Provided records -
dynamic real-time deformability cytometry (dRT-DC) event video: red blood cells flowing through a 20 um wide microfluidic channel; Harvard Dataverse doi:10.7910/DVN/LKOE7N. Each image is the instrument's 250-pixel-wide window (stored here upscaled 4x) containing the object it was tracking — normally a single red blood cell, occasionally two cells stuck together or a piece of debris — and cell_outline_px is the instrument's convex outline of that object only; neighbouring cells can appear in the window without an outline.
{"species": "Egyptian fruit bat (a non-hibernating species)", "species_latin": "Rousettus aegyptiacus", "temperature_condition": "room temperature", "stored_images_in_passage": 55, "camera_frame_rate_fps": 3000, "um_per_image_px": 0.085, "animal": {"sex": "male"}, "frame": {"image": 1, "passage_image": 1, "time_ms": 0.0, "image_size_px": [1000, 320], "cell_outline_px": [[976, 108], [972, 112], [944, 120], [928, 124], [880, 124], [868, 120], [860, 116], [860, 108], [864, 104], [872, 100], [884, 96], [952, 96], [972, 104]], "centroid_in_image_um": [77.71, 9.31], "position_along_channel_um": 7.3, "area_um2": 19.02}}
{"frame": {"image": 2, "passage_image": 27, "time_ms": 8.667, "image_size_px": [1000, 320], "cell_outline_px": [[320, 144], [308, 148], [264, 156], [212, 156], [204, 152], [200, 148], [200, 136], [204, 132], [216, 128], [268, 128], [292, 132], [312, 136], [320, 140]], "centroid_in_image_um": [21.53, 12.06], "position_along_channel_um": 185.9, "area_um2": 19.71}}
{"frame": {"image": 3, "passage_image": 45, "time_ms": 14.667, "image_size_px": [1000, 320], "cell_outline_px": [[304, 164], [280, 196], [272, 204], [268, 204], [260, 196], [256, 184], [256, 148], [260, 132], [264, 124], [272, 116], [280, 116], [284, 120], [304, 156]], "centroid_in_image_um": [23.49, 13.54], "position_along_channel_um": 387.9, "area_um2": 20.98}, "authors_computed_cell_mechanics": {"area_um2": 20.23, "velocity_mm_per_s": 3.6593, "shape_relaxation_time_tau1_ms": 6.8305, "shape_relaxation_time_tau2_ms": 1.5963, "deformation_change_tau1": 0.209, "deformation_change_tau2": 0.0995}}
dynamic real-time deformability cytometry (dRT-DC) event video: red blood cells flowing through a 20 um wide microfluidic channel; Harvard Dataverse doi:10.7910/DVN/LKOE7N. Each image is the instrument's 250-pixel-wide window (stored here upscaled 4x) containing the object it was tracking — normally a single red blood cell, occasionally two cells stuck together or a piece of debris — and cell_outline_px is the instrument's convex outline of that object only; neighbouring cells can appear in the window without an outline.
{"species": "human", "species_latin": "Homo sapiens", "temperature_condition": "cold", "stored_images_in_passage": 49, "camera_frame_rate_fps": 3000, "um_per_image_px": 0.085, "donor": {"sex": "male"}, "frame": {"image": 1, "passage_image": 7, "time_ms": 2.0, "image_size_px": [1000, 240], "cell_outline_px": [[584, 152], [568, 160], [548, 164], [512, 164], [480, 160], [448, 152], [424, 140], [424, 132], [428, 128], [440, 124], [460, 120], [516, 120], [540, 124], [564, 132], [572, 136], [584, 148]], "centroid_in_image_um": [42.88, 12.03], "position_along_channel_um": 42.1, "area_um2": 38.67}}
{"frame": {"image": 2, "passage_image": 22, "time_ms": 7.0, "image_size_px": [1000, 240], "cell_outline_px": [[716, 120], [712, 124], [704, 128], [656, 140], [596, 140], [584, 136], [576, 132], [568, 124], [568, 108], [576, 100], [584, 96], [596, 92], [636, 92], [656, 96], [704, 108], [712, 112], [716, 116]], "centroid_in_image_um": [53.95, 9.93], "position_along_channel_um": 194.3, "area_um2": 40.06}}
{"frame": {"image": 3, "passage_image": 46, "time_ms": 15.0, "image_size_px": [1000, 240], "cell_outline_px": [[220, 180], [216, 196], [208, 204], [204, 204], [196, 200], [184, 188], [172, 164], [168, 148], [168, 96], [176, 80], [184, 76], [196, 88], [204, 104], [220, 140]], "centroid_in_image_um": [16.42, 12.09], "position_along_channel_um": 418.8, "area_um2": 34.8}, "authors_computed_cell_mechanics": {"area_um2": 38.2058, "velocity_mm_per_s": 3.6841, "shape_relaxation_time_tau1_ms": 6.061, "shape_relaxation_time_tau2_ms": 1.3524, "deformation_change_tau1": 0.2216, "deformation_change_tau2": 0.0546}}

Task requirements - Quote the data in full, keeping each word unchanged.

Exercise answer -
dynamic real-time deformability cytometry (dRT-DC) event video: red blood cells flowing through a 20 um wide microfluidic channel; Harvard Dataverse doi:10.7910/DVN/LKOE7N. Each image is the instrument's 250-pixel-wide window (stored here upscaled 4x) containing the object it was tracking — normally a single red blood cell, occasionally two cells stuck together or a piece of debris — and cell_outline_px is the instrument's convex outline of that object only; neighbouring cells can appear in the window without an outline.
{"species": "Egyptian fruit bat (a non-hibernating species)", "species_latin": "Rousettus aegyptiacus", "temperature_condition": "room temperature", "stored_images_in_passage": 55, "camera_frame_rate_fps": 3000, "um_per_image_px": 0.085, "animal": {"sex": "male"}, "frame": {"image": 1, "passage_image": 1, "time_ms": 0.0, "image_size_px": [1000, 320], "cell_outline_px": [[976, 108], [972, 112], [944, 120], [928, 124], [880, 124], [868, 120], [860, 116], [860, 108], [864, 104], [872, 100], [884, 96], [952, 96], [972, 104]], "centroid_in_image_um": [77.71, 9.31], "position_along_channel_um": 7.3, "area_um2": 19.02}}
{"frame": {"image": 2, "passage_image": 27, "time_ms": 8.667, "image_size_px": [1000, 320], "cell_outline_px": [[320, 144], [308, 148], [264, 156], [212, 156], [204, 152], [200, 148], [200, 136], [204, 132], [216, 128], [268, 128], [292, 132], [312, 136], [320, 140]], "centroid_in_image_um": [21.53, 12.06], "position_along_channel_um": 185.9, "area_um2": 19.71}}
{"frame": {"image": 3, "passage_image": 45, "time_ms": 14.667, "image_size_px": [1000, 320], "cell_outline_px": [[304, 164], [280, 196], [272, 204], [268, 204], [260, 196], [256, 184], [256, 148], [260, 132], [264, 124], [272, 116], [280, 116], [284, 120], [304, 156]], "centroid_in_image_um": [23.49, 13.54], "position_along_channel_um": 387.9, "area_um2": 20.98}, "authors_computed_cell_mechanics": {"area_um2": 20.23, "velocity_mm_per_s": 3.6593, "shape_relaxation_time_tau1_ms": 6.8305, "shape_relaxation_time_tau2_ms": 1.5963, "deformation_change_tau1": 0.209, "deformation_change_tau2": 0.0995}}
dynamic real-time deformability cytometry (dRT-DC) event video: red blood cells flowing through a 20 um wide microfluidic channel; Harvard Dataverse doi:10.7910/DVN/LKOE7N. Each image is the instrument's 250-pixel-wide window (stored here upscaled 4x) containing the object it was tracking — normally a single red blood cell, occasionally two cells stuck together or a piece of debris — and cell_outline_px is the instrument's convex outline of that object only; neighbouring cells can appear in the window without an outline.
{"species": "human", "species_latin": "Homo sapiens", "temperature_condition": "cold", "stored_images_in_passage": 49, "camera_frame_rate_fps": 3000, "um_per_image_px": 0.085, "donor": {"sex": "male"}, "frame": {"image": 1, "passage_image": 7, "time_ms": 2.0, "image_size_px": [1000, 240], "cell_outline_px": [[584, 152], [568, 160], [548, 164], [512, 164], [480, 160], [448, 152], [424, 140], [424, 132], [428, 128], [440, 124], [460, 120], [516, 120], [540, 124], [564, 132], [572, 136], [584, 148]], "centroid_in_image_um": [42.88, 12.03], "position_along_channel_um": 42.1, "area_um2": 38.67}}
{"frame": {"image": 2, "passage_image": 22, "time_ms": 7.0, "image_size_px": [1000, 240], "cell_outline_px": [[716, 120], [712, 124], [704, 128], [656, 140], [596, 140], [584, 136], [576, 132], [568, 124], [568, 108], [576, 100], [584, 96], [596, 92], [636, 92], [656, 96], [704, 108], [712, 112], [716, 116]], "centroid_in_image_um": [53.95, 9.93], "position_along_channel_um": 194.3, "area_um2": 40.06}}
{"frame": {"image": 3, "passage_image": 46, "time_ms": 15.0, "image_size_px": [1000, 240], "cell_outline_px": [[220, 180], [216, 196], [208, 204], [204, 204], [196, 200], [184, 188], [172, 164], [168, 148], [168, 96], [176, 80], [184, 76], [196, 88], [204, 104], [220, 140]], "centroid_in_image_um": [16.42, 12.09], "position_along_channel_um": 418.8, "area_um2": 34.8}, "authors_computed_cell_mechanics": {"area_um2": 38.2058, "velocity_mm_per_s": 3.6841, "shape_relaxation_time_tau1_ms": 6.061, "shape_relaxation_time_tau2_ms": 1.3524, "deformation_change_tau1": 0.2216, "deformation_change_tau2": 0.0546}}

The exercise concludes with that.